** Extracted information **
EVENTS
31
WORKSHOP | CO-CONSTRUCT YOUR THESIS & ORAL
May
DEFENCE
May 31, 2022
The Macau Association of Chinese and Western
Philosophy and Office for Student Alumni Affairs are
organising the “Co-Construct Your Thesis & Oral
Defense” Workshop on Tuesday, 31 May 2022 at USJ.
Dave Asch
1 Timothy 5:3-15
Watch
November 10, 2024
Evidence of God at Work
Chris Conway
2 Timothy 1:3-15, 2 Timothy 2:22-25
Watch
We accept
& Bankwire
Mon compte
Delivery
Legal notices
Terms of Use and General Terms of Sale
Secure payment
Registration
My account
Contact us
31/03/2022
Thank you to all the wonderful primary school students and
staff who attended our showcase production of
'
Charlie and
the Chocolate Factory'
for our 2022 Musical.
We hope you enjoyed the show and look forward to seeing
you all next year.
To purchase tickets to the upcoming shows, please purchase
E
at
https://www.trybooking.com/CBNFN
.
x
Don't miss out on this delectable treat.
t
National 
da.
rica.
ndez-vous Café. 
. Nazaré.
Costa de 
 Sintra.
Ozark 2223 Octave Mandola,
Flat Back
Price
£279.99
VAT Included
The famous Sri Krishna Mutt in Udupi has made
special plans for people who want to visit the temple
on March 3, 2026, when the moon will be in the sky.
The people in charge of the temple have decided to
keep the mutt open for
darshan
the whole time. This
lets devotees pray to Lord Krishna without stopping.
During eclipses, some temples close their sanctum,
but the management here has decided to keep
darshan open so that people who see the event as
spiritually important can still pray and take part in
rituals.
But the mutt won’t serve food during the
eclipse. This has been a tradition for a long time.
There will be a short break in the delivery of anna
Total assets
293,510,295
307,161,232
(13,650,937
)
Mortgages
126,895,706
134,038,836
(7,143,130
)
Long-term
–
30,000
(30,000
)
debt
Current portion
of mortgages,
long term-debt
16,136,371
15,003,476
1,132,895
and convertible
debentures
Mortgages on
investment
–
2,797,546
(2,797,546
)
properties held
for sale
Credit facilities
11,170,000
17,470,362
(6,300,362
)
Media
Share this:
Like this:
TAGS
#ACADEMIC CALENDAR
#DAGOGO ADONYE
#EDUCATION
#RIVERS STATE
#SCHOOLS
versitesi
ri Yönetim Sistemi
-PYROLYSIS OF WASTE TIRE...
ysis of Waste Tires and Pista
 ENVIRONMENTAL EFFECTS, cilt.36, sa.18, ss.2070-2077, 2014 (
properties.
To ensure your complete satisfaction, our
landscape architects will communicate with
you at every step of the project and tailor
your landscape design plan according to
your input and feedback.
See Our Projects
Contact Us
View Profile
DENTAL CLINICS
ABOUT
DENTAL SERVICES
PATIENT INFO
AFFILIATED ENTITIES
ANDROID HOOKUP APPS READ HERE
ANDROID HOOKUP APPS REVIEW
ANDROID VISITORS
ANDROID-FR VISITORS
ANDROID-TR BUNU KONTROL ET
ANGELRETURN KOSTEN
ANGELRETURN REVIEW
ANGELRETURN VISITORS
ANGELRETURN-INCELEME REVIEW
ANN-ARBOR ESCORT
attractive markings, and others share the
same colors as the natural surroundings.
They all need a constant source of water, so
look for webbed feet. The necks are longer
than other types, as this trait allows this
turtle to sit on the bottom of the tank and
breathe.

** Assignment **
How many lines in the rows above contain the word "time"? Reply with the number alone.

** Solution to this task **
2